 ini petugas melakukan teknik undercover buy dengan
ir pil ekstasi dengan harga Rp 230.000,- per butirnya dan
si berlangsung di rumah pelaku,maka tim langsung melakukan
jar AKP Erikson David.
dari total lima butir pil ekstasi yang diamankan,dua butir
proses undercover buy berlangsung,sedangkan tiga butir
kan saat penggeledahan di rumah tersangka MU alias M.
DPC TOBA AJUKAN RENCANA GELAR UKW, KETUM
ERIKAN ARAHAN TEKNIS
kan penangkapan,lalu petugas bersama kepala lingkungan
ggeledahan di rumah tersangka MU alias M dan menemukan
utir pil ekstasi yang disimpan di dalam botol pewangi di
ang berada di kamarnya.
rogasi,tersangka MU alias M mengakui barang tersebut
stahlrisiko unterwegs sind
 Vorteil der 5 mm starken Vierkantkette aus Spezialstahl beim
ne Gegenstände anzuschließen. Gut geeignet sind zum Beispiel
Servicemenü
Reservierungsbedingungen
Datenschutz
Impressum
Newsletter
==
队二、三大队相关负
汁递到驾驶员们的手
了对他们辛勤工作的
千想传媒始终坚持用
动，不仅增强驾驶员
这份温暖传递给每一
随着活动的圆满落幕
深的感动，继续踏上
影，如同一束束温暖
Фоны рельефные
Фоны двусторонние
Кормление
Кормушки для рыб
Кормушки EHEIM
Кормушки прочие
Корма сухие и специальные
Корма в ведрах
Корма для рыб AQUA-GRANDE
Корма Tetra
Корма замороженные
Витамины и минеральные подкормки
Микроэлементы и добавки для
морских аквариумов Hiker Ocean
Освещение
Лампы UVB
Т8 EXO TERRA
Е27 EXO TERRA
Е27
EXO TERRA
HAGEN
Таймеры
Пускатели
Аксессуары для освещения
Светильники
...
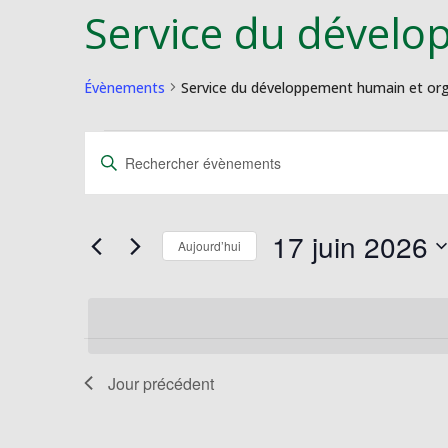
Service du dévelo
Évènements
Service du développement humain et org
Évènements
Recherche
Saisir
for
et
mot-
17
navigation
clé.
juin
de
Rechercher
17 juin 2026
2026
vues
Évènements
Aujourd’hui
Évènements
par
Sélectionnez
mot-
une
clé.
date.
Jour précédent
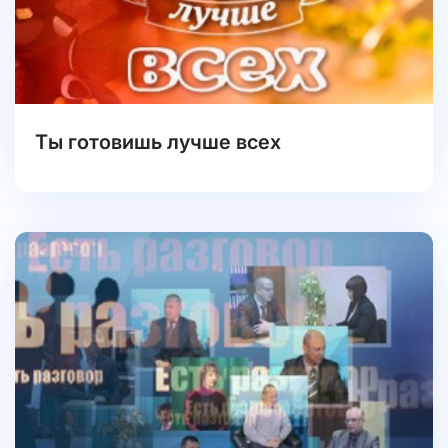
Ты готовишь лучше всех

## Prompt:
Update the data in the stretch from the line containing "ini petugas melakukan" through the line containing "kan penangkapan,lalu petugas", changing "petugas" to "polisi" and leaving everything else as it is.

## Solution to this exercise:
 ini polisi melakukan teknik undercover buy dengan
ir pil ekstasi dengan harga Rp 230.000,- per butirnya dan
si berlangsung di rumah pelaku,maka tim langsung melakukan
jar AKP Erikson David.
dari total lima butir pil ekstasi yang diamankan,dua butir
proses undercover buy berlangsung,sedangkan tiga butir
kan saat penggeledahan di rumah tersangka MU alias M.
DPC TOBA AJUKAN RENCANA GELAR UKW, KETUM
ERIKAN ARAHAN TEKNIS
kan penangkapan,lalu polisi bersama kepala lingkungan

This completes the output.